You know...isn't it amazing how you can have this great plan for your life that you feel is your path and what you are supposed to do but it seems SOOOO hard to get to it. It's hard not to consume over my failures.
Basically what I'm referring to is the fact that i found out recently that i can't apply to the nursing program at BSU until the fall for the spring. I have one class that i took at ISU that is slightly different then what BSU requires and so i'll have to take it this fall so i can apply and they don't offer it in the spring...so there is no other way to do it. Also i found out i have the wrong chemistry classes so i get to take one class in the summer and one class in the fall and apply for spring semester for Nursing...but i mean there is no guarantee i'll even get into the nursing program when i apply.. It's like this is my biggest aspiration in life yet it feels so impossible right now. I just want to get done be done with school. I only want to go to school so i can be a nurse...but at this rate who knows how long it will take. I have 5 semesters of school left when i actually get into the program so there is no saying when i will actually graduate. Kinda depressing not gunna lie. I keep telling myself just to trust God and that it's going to work out and that i'll make it through...but its way harder to do than it is to say.
I suppose on a positive is that In 3 months i'll be done with school at ISU so however long it takes me to graduate i'll be home with family so that's good.

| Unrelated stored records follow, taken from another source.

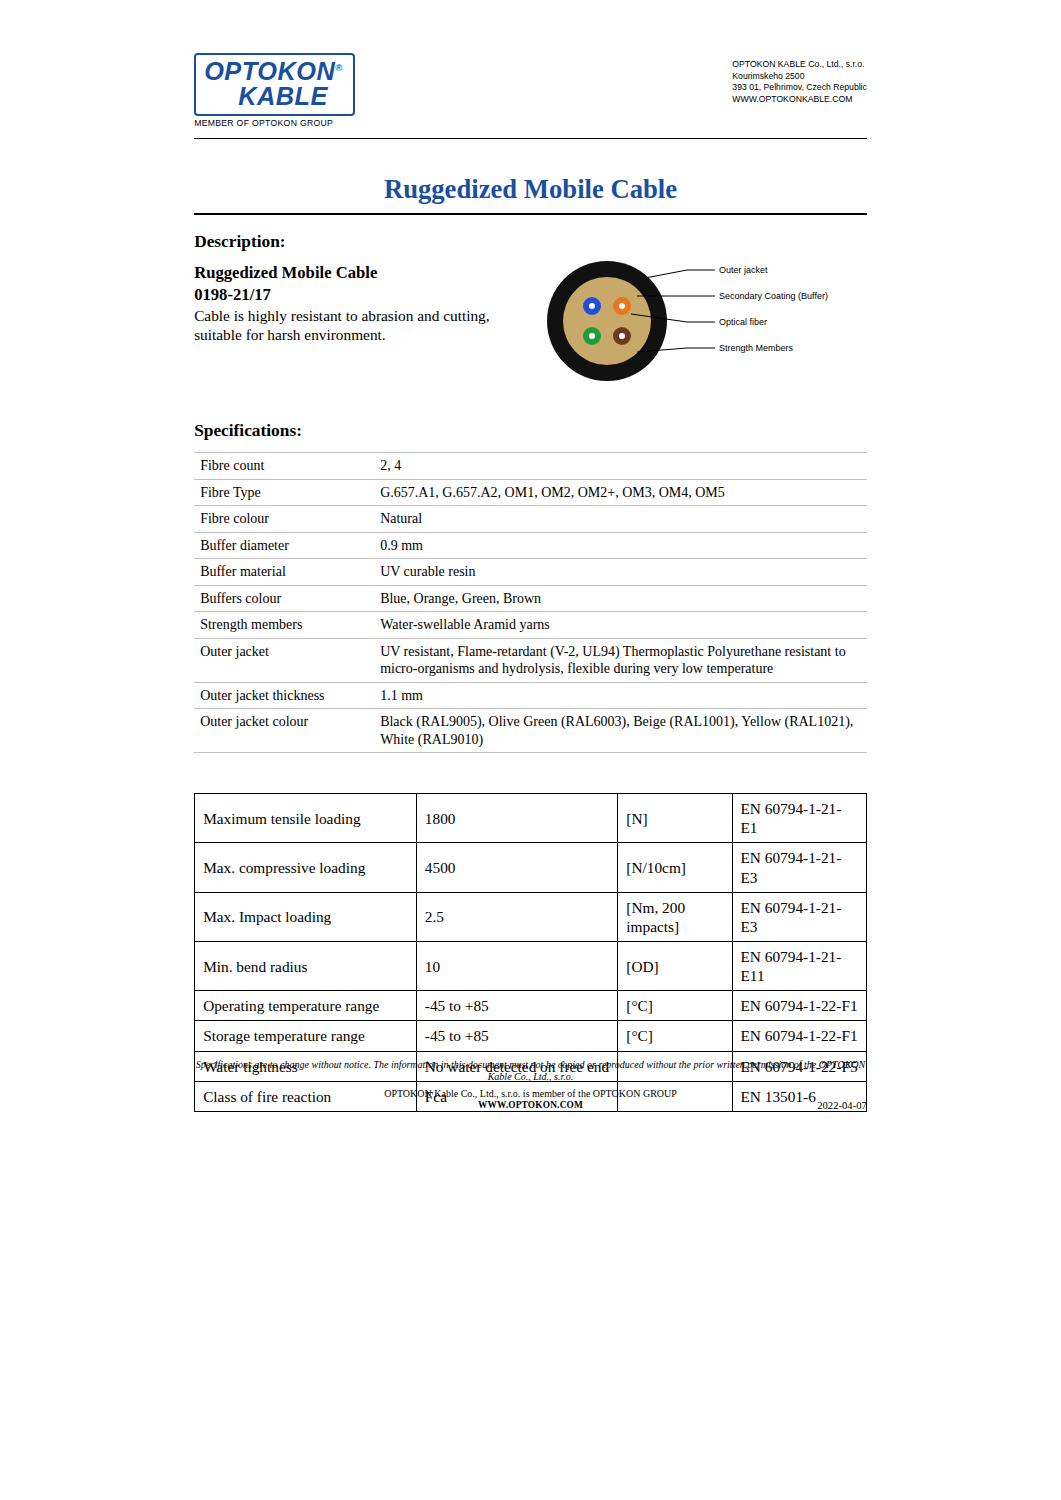OPTOKON®
KABLE
MEMBER OF OPTOKON GROUP
OPTOKON KABLE Co., Ltd., s.r.o.
Kourimskeho 2500
393 01, Pelhrimov, Czech Republic
WWW.OPTOKONKABLE.COM
Ruggedized Mobile Cable
Description:
Ruggedized Mobile Cable
0198-21/17
Cable is highly resistant to abrasion and cutting, suitable for harsh environment.
Outer jacket Secondary Coating (Buffer) Optical fiber Strength Members
Specifications:
| Fibre count | 2, 4 |
| Fibre Type | G.657.A1, G.657.A2, OM1, OM2, OM2+, OM3, OM4, OM5 |
| Fibre colour | Natural |
| Buffer diameter | 0.9 mm |
| Buffer material | UV curable resin |
| Buffers colour | Blue, Orange, Green, Brown |
| Strength members | Water-swellable Aramid yarns |
| Outer jacket | UV resistant, Flame-retardant (V-2, UL94) Thermoplastic Polyurethane resistant to micro-organisms and hydrolysis, flexible during very low temperature |
| Outer jacket thickness | 1.1 mm |
| Outer jacket colour | Black (RAL9005), Olive Green (RAL6003), Beige (RAL1001), Yellow (RAL1021), White (RAL9010) |
| Maximum tensile loading | 1800 | [N] | EN 60794-1-21-E1 |
| Max. compressive loading | 4500 | [N/10cm] | EN 60794-1-21-E3 |
| Max. Impact loading | 2.5 | [Nm, 200 impacts] | EN 60794-1-21-E3 |
| Min. bend radius | 10 | [OD] | EN 60794-1-21-E11 |
| Operating temperature range | -45 to +85 | [°C] | EN 60794-1-22-F1 |
| Storage temperature range | -45 to +85 | [°C] | EN 60794-1-22-F1 |
| Water tightness | No water detected on free end | | EN 60794-1-22-F5 |
| Class of fire reaction | Fca | | EN 13501-6 |
Specifications are to change without notice. The information in this document must not be copied or reproduced without the prior written permission of the OPTOKON Kable Co., Ltd., s.r.o.
OPTOKON Kable Co., Ltd., s.r.o. is member of the OPTOKON GROUP
WWW.OPTOKON.COM
2022-04-07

Makes me keep working hard ya know?
Well it's superbowl sunday and i think everyone is going to campus to watch it in a little something or another.. haha very descriptive right? well anyways i don't want to go there. i would be okay watching it at my brothers (even though it really smells and is dirty) but i don't want to sit in a chair for 3 hours. i want a couch or a lovesack or something. haha. so i don't know what i'm going to do.